XML Namespaces - The xmlns attribute

- While using prefixes in XML, a __namespace__ for the prefix must be defined.

- The namespace can be defined by an __xmlns__ attribute in the start tag of an element.

- Syntax: ```xmlns:prefix="URI"```

- Example:

```xml
<root>

<h:table xmlns:h="https://www.w3.org/TR/html4/">
    <h:tr>
        <h:td>Apples</h:td>
        <h:td>Bananas</h:td>
    </h:tr>
</h:table>

<f:table xmlns:f="https://www/w3schools.com/furniture">
    <f:name>African Coffee Table</f:name>
    <f:width>80</f:width>
    <f:length>80</f:length>
</f:table>

</root>
```

- Above, the xmlns attribute in the first ```<table>``` element gives the ```h:``` prefix a qualified namespace.

- Similarly, the xmlns attribute in the second ```<table>``` element gives the ```f:``` prefix a qualified namespace.

- When a namespace is defined for an element, all child elements with the same prefix are associated with the same namespace.

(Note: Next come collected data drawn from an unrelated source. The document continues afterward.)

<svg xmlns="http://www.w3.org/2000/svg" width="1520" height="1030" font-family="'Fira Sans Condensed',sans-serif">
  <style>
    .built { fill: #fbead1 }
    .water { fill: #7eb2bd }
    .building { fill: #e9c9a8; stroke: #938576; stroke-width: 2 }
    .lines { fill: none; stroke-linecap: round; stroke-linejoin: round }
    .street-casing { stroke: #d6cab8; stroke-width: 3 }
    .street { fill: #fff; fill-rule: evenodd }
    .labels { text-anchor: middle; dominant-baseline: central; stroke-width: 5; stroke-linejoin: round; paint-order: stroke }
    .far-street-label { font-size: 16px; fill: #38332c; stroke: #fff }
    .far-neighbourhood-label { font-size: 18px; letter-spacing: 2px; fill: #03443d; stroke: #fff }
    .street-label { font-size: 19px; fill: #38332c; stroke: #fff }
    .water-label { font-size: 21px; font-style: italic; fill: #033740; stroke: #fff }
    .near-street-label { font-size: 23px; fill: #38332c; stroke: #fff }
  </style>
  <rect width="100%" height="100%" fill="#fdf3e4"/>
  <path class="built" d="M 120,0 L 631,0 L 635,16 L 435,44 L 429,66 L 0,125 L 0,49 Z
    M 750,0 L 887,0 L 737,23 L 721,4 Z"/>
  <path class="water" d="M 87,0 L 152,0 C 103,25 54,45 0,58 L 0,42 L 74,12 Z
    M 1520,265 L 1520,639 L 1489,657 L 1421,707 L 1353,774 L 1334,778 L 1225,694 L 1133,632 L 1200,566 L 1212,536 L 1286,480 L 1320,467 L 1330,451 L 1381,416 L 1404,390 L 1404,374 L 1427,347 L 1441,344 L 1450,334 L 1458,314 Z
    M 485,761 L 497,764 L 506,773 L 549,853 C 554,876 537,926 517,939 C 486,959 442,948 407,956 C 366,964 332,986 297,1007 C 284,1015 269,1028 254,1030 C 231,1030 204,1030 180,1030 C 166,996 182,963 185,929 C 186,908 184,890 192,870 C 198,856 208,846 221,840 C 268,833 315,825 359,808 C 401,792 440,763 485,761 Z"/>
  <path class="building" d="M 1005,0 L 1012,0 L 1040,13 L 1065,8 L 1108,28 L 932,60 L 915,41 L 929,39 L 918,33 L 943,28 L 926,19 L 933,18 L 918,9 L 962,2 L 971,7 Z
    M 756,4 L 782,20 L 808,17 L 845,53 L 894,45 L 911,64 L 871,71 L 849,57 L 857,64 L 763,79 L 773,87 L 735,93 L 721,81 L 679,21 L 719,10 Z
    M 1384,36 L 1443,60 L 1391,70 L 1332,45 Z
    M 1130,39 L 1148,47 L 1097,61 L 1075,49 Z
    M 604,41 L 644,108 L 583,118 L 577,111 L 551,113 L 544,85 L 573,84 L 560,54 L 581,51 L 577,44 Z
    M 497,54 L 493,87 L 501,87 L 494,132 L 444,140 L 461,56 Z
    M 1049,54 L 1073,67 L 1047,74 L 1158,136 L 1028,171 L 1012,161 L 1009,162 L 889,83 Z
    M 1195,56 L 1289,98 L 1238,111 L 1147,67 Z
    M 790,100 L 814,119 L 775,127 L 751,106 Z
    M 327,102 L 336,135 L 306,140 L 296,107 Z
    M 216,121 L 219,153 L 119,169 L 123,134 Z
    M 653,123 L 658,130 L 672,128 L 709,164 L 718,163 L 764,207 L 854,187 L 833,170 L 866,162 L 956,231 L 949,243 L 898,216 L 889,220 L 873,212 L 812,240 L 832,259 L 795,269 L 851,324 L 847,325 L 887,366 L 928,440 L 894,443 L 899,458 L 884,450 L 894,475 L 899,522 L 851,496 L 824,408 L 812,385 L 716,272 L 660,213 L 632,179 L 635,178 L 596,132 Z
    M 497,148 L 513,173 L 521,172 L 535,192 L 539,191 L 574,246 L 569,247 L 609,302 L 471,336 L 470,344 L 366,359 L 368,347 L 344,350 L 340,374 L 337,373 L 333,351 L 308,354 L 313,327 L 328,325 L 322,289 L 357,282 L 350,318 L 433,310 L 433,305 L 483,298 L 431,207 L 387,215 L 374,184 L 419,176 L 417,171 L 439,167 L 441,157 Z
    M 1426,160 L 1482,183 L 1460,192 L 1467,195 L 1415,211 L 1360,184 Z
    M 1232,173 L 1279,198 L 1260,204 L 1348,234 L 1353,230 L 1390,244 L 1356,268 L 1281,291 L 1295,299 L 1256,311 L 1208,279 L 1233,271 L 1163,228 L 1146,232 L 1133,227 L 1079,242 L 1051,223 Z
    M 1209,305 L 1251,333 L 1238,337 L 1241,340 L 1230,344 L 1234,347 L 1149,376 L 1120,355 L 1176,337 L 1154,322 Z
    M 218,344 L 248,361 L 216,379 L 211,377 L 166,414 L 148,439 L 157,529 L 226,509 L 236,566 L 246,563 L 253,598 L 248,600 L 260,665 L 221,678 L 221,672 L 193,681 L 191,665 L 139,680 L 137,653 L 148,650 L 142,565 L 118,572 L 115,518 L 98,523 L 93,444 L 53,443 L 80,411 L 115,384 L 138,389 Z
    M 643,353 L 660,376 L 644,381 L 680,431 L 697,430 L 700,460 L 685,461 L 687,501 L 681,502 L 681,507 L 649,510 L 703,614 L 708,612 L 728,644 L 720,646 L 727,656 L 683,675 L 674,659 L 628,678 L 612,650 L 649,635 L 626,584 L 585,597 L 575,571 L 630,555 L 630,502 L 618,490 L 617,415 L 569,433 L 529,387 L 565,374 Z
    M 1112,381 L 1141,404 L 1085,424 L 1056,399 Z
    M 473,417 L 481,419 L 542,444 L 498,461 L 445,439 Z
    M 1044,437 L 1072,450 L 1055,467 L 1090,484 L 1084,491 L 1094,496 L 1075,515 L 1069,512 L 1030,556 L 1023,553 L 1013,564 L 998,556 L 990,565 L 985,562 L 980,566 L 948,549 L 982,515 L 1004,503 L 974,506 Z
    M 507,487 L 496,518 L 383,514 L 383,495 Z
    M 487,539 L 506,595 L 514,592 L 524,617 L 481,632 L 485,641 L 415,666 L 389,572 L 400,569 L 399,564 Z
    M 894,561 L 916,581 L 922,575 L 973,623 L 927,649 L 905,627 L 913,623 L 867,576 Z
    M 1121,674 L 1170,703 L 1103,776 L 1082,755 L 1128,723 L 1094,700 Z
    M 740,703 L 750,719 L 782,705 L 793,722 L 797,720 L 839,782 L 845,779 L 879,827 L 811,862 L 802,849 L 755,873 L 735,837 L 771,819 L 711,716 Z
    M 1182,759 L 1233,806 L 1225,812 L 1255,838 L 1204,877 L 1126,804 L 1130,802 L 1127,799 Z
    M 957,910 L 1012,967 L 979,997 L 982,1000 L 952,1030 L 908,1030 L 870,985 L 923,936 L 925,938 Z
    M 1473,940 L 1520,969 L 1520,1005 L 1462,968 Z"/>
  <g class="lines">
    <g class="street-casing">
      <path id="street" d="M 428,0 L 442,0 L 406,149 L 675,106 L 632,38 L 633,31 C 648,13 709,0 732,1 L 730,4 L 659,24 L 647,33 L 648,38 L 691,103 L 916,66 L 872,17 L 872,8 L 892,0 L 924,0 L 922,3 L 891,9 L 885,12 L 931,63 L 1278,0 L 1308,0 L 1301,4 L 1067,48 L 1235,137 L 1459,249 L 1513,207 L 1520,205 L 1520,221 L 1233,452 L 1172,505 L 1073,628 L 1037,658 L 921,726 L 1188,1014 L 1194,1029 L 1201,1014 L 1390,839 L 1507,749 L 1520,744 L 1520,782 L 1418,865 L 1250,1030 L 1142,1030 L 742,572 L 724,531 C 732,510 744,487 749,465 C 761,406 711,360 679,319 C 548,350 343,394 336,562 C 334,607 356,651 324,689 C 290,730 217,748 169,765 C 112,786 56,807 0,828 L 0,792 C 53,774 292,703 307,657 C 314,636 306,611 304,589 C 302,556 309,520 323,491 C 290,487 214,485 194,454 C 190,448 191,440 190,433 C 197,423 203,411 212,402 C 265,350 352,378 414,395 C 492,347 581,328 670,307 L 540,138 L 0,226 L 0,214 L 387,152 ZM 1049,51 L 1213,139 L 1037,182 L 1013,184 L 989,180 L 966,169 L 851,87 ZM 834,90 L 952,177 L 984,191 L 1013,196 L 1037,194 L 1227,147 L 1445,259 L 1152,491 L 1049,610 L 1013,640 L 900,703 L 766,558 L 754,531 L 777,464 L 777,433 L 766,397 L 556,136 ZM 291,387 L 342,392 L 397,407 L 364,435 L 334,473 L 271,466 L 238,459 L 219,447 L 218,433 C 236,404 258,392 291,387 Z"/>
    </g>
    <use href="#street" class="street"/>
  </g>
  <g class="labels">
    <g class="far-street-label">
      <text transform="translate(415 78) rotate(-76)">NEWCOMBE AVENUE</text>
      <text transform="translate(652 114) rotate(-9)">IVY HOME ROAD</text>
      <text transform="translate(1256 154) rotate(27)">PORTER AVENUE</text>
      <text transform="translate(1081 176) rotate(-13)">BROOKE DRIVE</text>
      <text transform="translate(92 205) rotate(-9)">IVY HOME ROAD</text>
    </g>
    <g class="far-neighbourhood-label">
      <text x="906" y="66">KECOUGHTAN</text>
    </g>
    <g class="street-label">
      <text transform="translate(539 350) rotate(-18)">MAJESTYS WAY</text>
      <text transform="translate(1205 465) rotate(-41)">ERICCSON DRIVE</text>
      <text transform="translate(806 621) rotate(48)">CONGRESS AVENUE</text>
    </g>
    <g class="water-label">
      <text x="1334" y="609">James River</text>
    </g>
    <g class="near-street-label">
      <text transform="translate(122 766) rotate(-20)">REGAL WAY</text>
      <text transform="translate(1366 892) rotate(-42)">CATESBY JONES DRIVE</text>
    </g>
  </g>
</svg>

- Namespaces can also be declared in the XML root element, like in the following example:

```xml
<root xmlns:h="https://www.w3.org/TR/html4/"
      xmlns:f="https://www/w3schools.com/furniture">

<h:table>
    <h:tr>
        <h:td>Apples</h:td>
        <h:td>Bananas</h:td>
    </h:tr>
</h:table>

<f:table>
    <f:name>African Coffee Table</f:name>
    <f:width>80</f:width>
    <f:length>80</f:length>
</f:table>

</root>
```

- The purpose of using an URI is to give the namespace a unique name.

- Often the namespace is used as a pointer to a web page containing namespace info.